### [WHAT THIS TASK INVOLVES]
Rescale the records from the line with "Rendered at 1654 by 1241 pixels." up to and including the line with "picture [420, 179, 1220, 980]". Reproduce every line, requests included, multiplying each bounding-box coordinate in the answers by 0.7 and rounding to the nearest whole number, with halves rounded up, and give only those lines.

### [DATA SHOWN]
........

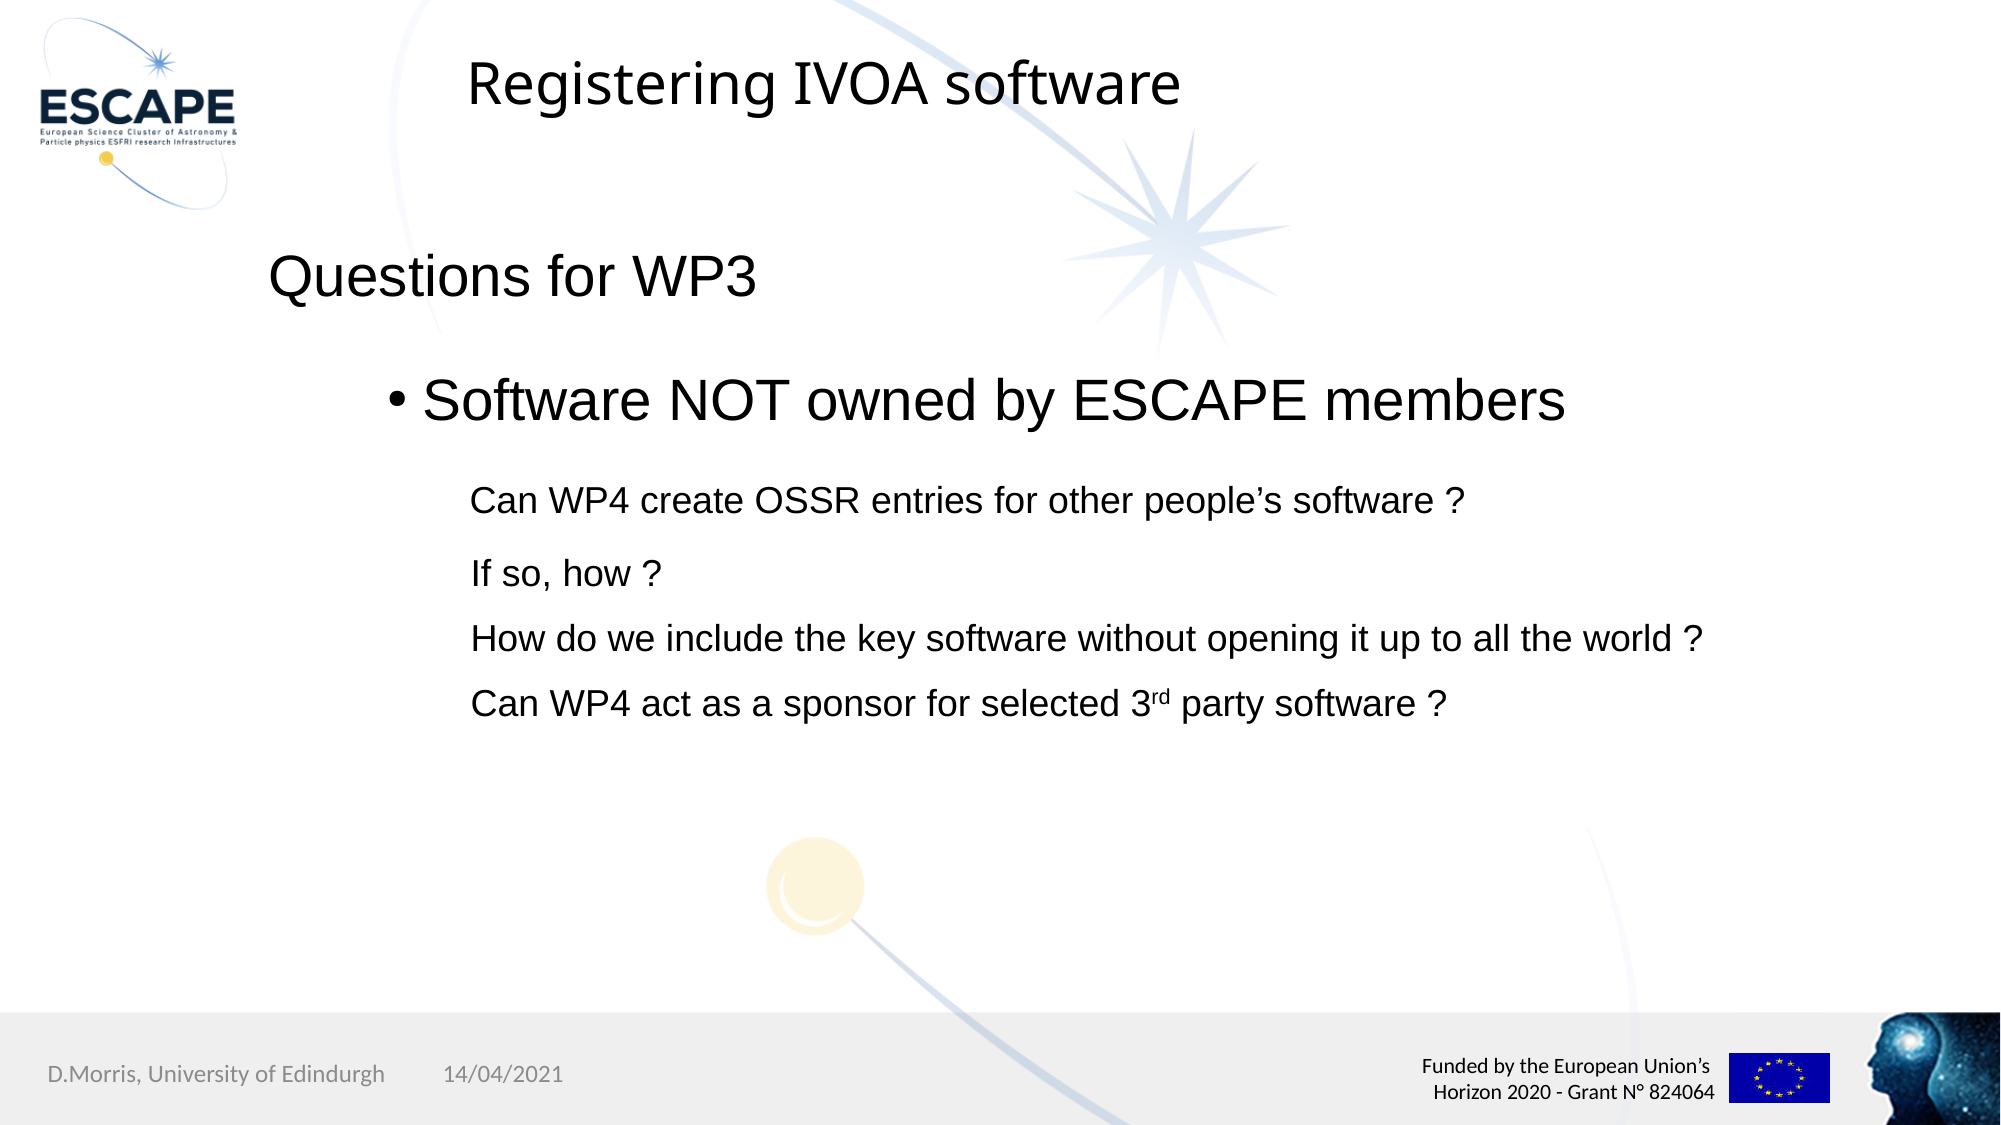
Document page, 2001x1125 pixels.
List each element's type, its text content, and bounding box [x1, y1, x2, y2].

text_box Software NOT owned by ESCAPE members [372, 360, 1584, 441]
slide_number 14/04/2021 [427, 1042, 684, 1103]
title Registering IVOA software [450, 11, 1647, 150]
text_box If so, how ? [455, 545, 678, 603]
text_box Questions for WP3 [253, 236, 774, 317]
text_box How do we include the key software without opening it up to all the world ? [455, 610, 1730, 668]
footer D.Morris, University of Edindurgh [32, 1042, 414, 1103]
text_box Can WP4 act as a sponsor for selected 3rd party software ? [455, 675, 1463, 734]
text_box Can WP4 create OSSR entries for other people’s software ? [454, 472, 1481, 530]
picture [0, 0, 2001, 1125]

........

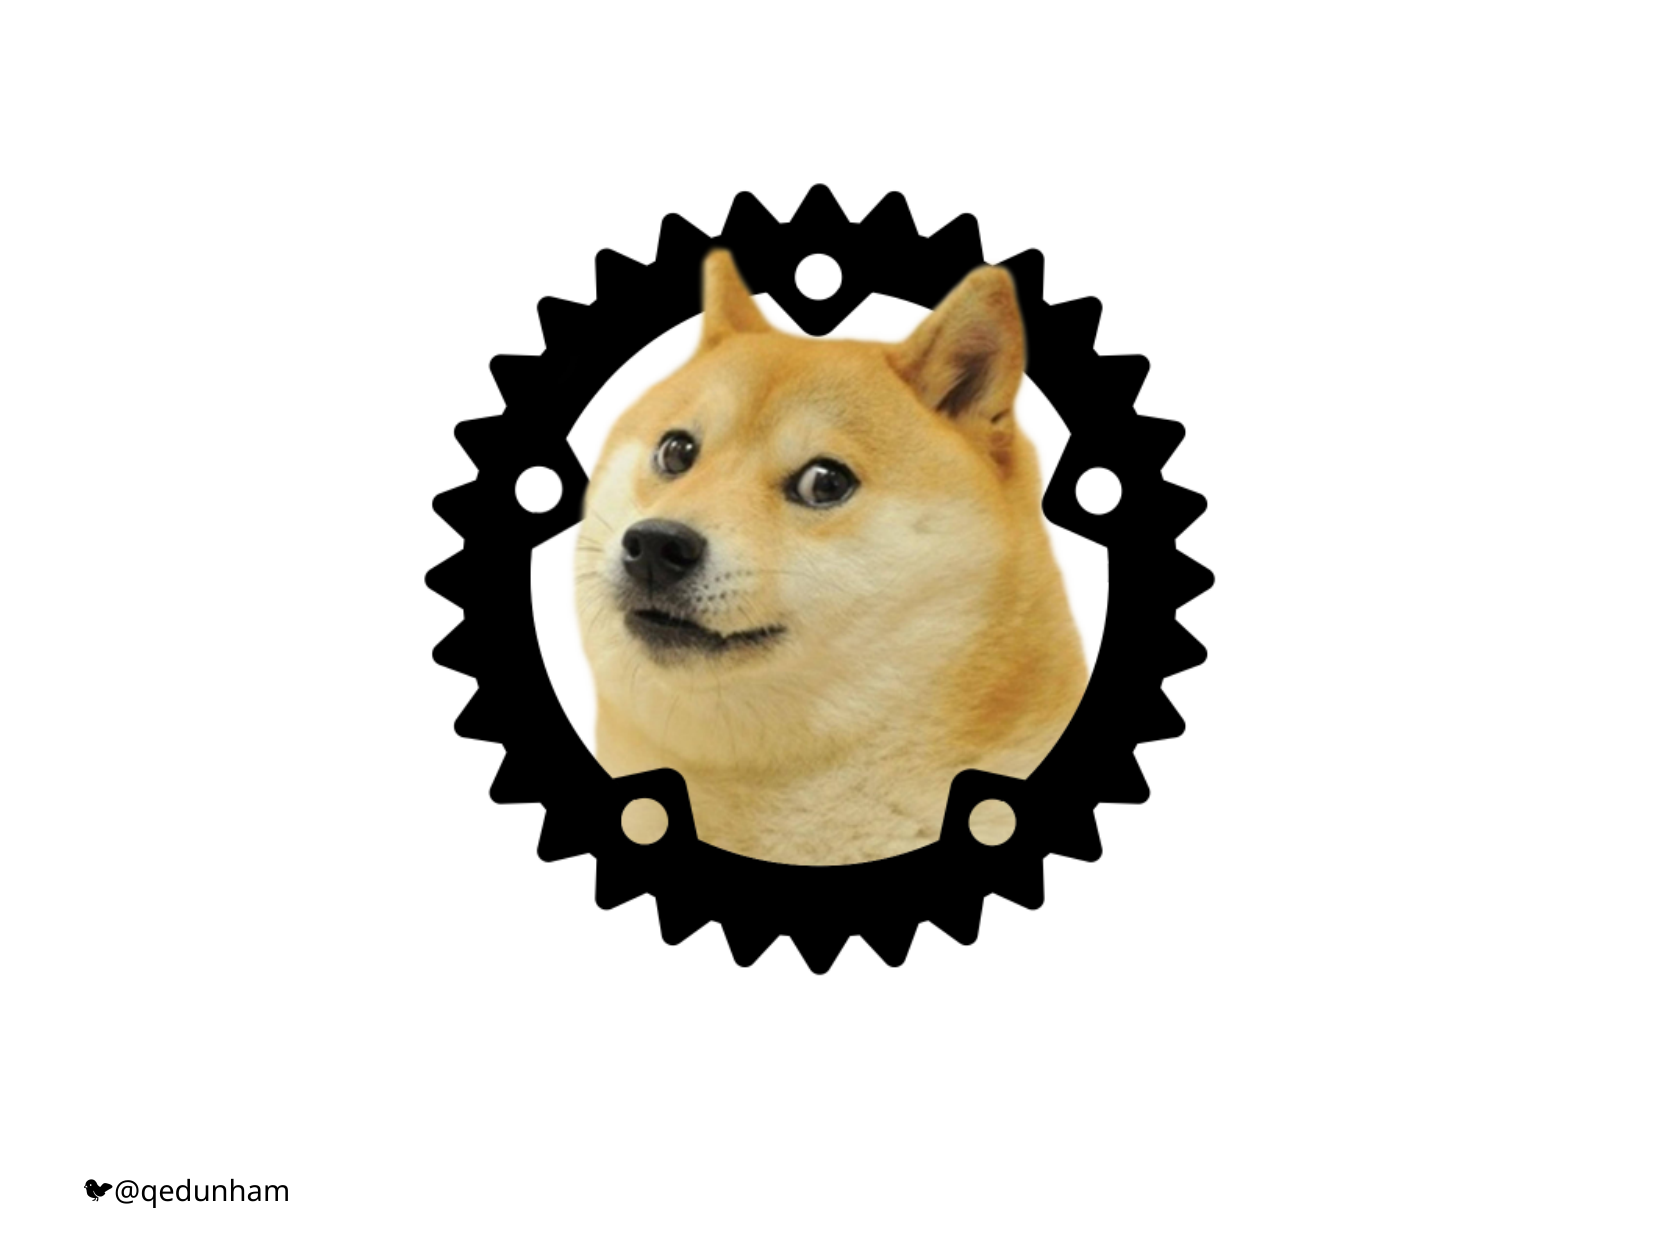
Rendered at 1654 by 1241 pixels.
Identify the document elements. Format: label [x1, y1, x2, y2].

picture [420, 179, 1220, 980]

........

### [THE RESPONSE]
Rendered at 1654 by 1241 pixels.
Identify the document elements. Format: label [x1, y1, x2, y2].

picture [294, 125, 854, 686]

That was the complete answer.